Start of Block

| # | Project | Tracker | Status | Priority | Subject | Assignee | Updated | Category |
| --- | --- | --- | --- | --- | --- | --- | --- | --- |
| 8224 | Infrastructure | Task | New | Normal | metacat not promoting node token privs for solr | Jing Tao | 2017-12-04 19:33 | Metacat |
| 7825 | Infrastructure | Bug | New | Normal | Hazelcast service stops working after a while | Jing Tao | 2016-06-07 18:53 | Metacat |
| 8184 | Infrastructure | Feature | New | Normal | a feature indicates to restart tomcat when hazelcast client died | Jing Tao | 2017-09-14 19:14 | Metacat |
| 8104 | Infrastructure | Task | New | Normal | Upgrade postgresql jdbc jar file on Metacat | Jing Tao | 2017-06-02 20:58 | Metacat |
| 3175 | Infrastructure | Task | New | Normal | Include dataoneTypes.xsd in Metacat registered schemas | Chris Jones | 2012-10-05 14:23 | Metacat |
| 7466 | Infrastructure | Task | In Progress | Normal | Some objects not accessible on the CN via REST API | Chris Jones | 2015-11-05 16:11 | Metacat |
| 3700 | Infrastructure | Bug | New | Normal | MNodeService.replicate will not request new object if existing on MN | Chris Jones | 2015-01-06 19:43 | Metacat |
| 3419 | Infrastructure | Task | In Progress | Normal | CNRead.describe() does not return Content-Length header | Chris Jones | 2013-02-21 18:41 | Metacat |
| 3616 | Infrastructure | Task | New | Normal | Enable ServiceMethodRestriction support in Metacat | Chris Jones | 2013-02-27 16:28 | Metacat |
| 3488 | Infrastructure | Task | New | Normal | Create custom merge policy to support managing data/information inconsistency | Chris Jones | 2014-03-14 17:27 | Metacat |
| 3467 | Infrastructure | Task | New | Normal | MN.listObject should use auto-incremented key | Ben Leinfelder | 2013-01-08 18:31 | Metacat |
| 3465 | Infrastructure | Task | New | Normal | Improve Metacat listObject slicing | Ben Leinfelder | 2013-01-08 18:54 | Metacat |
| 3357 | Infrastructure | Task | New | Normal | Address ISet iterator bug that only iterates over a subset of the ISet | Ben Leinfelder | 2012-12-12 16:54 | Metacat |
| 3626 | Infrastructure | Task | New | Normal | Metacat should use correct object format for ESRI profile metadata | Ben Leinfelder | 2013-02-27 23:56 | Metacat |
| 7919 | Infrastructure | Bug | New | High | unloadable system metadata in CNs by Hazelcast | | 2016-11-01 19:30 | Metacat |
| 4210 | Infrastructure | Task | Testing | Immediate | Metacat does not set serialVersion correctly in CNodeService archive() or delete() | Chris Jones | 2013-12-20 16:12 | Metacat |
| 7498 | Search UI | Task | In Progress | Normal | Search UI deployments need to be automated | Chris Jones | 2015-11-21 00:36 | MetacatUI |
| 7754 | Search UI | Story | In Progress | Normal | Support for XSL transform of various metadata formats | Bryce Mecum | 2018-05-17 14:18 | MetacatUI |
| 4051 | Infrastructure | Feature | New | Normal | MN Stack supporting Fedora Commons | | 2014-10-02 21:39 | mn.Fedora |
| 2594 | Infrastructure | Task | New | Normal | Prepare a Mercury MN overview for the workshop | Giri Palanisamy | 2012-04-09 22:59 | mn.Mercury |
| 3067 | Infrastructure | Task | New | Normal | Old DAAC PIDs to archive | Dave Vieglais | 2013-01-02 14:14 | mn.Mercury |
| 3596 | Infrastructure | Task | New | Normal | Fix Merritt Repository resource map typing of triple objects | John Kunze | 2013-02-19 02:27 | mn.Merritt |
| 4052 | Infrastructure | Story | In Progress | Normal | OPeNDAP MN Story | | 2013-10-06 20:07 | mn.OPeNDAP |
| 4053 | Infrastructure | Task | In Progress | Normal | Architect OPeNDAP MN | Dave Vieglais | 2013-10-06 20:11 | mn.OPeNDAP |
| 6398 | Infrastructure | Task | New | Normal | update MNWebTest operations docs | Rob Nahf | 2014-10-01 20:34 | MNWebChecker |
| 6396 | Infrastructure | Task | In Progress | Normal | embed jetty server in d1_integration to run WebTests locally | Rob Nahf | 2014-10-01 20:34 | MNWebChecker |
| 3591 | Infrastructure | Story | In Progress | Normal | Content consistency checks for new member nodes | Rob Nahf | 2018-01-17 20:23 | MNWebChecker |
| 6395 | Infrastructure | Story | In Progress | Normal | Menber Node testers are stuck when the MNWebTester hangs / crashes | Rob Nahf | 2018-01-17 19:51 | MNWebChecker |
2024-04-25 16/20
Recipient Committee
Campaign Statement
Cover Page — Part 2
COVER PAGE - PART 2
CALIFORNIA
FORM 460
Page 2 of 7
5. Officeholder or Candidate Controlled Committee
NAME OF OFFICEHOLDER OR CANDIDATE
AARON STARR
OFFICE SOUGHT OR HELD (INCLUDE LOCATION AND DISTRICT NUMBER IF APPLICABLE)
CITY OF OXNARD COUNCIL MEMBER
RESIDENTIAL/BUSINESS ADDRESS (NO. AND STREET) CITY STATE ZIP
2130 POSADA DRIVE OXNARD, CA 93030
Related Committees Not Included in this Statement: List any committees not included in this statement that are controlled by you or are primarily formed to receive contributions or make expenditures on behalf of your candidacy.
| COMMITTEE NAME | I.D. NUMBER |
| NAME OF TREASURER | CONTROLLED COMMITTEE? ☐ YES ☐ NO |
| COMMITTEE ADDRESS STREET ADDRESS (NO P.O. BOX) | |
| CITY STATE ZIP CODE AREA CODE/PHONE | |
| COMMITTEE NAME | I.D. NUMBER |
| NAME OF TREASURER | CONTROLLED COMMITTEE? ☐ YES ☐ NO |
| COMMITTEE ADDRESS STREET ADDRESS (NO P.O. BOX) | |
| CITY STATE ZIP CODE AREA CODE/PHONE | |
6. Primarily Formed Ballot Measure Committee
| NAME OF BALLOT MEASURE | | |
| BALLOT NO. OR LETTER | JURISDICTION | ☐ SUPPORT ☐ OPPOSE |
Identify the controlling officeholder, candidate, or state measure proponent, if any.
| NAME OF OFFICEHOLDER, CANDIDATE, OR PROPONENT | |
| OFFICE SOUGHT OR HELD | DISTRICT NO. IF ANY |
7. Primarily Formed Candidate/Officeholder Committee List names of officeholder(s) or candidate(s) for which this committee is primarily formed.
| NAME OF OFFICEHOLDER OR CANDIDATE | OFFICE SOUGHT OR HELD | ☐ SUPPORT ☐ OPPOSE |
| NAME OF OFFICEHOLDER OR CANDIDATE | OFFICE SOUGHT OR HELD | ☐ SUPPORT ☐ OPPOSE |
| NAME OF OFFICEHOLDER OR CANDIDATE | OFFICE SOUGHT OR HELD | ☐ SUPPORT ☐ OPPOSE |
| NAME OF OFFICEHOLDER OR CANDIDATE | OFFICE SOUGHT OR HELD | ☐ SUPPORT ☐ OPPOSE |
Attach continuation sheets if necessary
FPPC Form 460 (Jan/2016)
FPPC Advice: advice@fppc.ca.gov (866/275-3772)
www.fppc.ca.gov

End of Block

_Assignment_
Set down the data once more, word for word.

_Response to this exercise_
| # | Project | Tracker | Status | Priority | Subject | Assignee | Updated | Category |
| --- | --- | --- | --- | --- | --- | --- | --- | --- |
| 8224 | Infrastructure | Task | New | Normal | metacat not promoting node token privs for solr | Jing Tao | 2017-12-04 19:33 | Metacat |
| 7825 | Infrastructure | Bug | New | Normal | Hazelcast service stops working after a while | Jing Tao | 2016-06-07 18:53 | Metacat |
| 8184 | Infrastructure | Feature | New | Normal | a feature indicates to restart tomcat when hazelcast client died | Jing Tao | 2017-09-14 19:14 | Metacat |
| 8104 | Infrastructure | Task | New | Normal | Upgrade postgresql jdbc jar file on Metacat | Jing Tao | 2017-06-02 20:58 | Metacat |
| 3175 | Infrastructure | Task | New | Normal | Include dataoneTypes.xsd in Metacat registered schemas | Chris Jones | 2012-10-05 14:23 | Metacat |
| 7466 | Infrastructure | Task | In Progress | Normal | Some objects not accessible on the CN via REST API | Chris Jones | 2015-11-05 16:11 | Metacat |
| 3700 | Infrastructure | Bug | New | Normal | MNodeService.replicate will not request new object if existing on MN | Chris Jones | 2015-01-06 19:43 | Metacat |
| 3419 | Infrastructure | Task | In Progress | Normal | CNRead.describe() does not return Content-Length header | Chris Jones | 2013-02-21 18:41 | Metacat |
| 3616 | Infrastructure | Task | New | Normal | Enable ServiceMethodRestriction support in Metacat | Chris Jones | 2013-02-27 16:28 | Metacat |
| 3488 | Infrastructure | Task | New | Normal | Create custom merge policy to support managing data/information inconsistency | Chris Jones | 2014-03-14 17:27 | Metacat |
| 3467 | Infrastructure | Task | New | Normal | MN.listObject should use auto-incremented key | Ben Leinfelder | 2013-01-08 18:31 | Metacat |
| 3465 | Infrastructure | Task | New | Normal | Improve Metacat listObject slicing | Ben Leinfelder | 2013-01-08 18:54 | Metacat |
| 3357 | Infrastructure | Task | New | Normal | Address ISet iterator bug that only iterates over a subset of the ISet | Ben Leinfelder | 2012-12-12 16:54 | Metacat |
| 3626 | Infrastructure | Task | New | Normal | Metacat should use correct object format for ESRI profile metadata | Ben Leinfelder | 2013-02-27 23:56 | Metacat |
| 7919 | Infrastructure | Bug | New | High | unloadable system metadata in CNs by Hazelcast | | 2016-11-01 19:30 | Metacat |
| 4210 | Infrastructure | Task | Testing | Immediate | Metacat does not set serialVersion correctly in CNodeService archive() or delete() | Chris Jones | 2013-12-20 16:12 | Metacat |
| 7498 | Search UI | Task | In Progress | Normal | Search UI deployments need to be automated | Chris Jones | 2015-11-21 00:36 | MetacatUI |
| 7754 | Search UI | Story | In Progress | Normal | Support for XSL transform of various metadata formats | Bryce Mecum | 2018-05-17 14:18 | MetacatUI |
| 4051 | Infrastructure | Feature | New | Normal | MN Stack supporting Fedora Commons | | 2014-10-02 21:39 | mn.Fedora |
| 2594 | Infrastructure | Task | New | Normal | Prepare a Mercury MN overview for the workshop | Giri Palanisamy | 2012-04-09 22:59 | mn.Mercury |
| 3067 | Infrastructure | Task | New | Normal | Old DAAC PIDs to archive | Dave Vieglais | 2013-01-02 14:14 | mn.Mercury |
| 3596 | Infrastructure | Task | New | Normal | Fix Merritt Repository resource map typing of triple objects | John Kunze | 2013-02-19 02:27 | mn.Merritt |
| 4052 | Infrastructure | Story | In Progress | Normal | OPeNDAP MN Story | | 2013-10-06 20:07 | mn.OPeNDAP |
| 4053 | Infrastructure | Task | In Progress | Normal | Architect OPeNDAP MN | Dave Vieglais | 2013-10-06 20:11 | mn.OPeNDAP |
| 6398 | Infrastructure | Task | New | Normal | update MNWebTest operations docs | Rob Nahf | 2014-10-01 20:34 | MNWebChecker |
| 6396 | Infrastructure | Task | In Progress | Normal | embed jetty server in d1_integration to run WebTests locally | Rob Nahf | 2014-10-01 20:34 | MNWebChecker |
| 3591 | Infrastructure | Story | In Progress | Normal | Content consistency checks for new member nodes | Rob Nahf | 2018-01-17 20:23 | MNWebChecker |
| 6395 | Infrastructure | Story | In Progress | Normal | Menber Node testers are stuck when the MNWebTester hangs / crashes | Rob Nahf | 2018-01-17 19:51 | MNWebChecker |
2024-04-25 16/20
Recipient Committee
Campaign Statement
Cover Page — Part 2
COVER PAGE - PART 2
CALIFORNIA
FORM 460
Page 2 of 7
5. Officeholder or Candidate Controlled Committee
NAME OF OFFICEHOLDER OR CANDIDATE
AARON STARR
OFFICE SOUGHT OR HELD (INCLUDE LOCATION AND DISTRICT NUMBER IF APPLICABLE)
CITY OF OXNARD COUNCIL MEMBER
RESIDENTIAL/BUSINESS ADDRESS (NO. AND STREET) CITY STATE ZIP
2130 POSADA DRIVE OXNARD, CA 93030
Related Committees Not Included in this Statement: List any committees not included in this statement that are controlled by you or are primarily formed to receive contributions or make expenditures on behalf of your candidacy.
| COMMITTEE NAME | I.D. NUMBER |
| NAME OF TREASURER | CONTROLLED COMMITTEE? ☐ YES ☐ NO |
| COMMITTEE ADDRESS STREET ADDRESS (NO P.O. BOX) | |
| CITY STATE ZIP CODE AREA CODE/PHONE | |
| COMMITTEE NAME | I.D. NUMBER |
| NAME OF TREASURER | CONTROLLED COMMITTEE? ☐ YES ☐ NO |
| COMMITTEE ADDRESS STREET ADDRESS (NO P.O. BOX) | |
| CITY STATE ZIP CODE AREA CODE/PHONE | |
6. Primarily Formed Ballot Measure Committee
| NAME OF BALLOT MEASURE | | |
| BALLOT NO. OR LETTER | JURISDICTION | ☐ SUPPORT ☐ OPPOSE |
Identify the controlling officeholder, candidate, or state measure proponent, if any.
| NAME OF OFFICEHOLDER, CANDIDATE, OR PROPONENT | |
| OFFICE SOUGHT OR HELD | DISTRICT NO. IF ANY |
7. Primarily Formed Candidate/Officeholder Committee List names of officeholder(s) or candidate(s) for which this committee is primarily formed.
| NAME OF OFFICEHOLDER OR CANDIDATE | OFFICE SOUGHT OR HELD | ☐ SUPPORT ☐ OPPOSE |
| NAME OF OFFICEHOLDER OR CANDIDATE | OFFICE SOUGHT OR HELD | ☐ SUPPORT ☐ OPPOSE |
| NAME OF OFFICEHOLDER OR CANDIDATE | OFFICE SOUGHT OR HELD | ☐ SUPPORT ☐ OPPOSE |
| NAME OF OFFICEHOLDER OR CANDIDATE | OFFICE SOUGHT OR HELD | ☐ SUPPORT ☐ OPPOSE |
Attach continuation sheets if necessary
FPPC Form 460 (Jan/2016)
FPPC Advice: advice@fppc.ca.gov (866/275-3772)
www.fppc.ca.gov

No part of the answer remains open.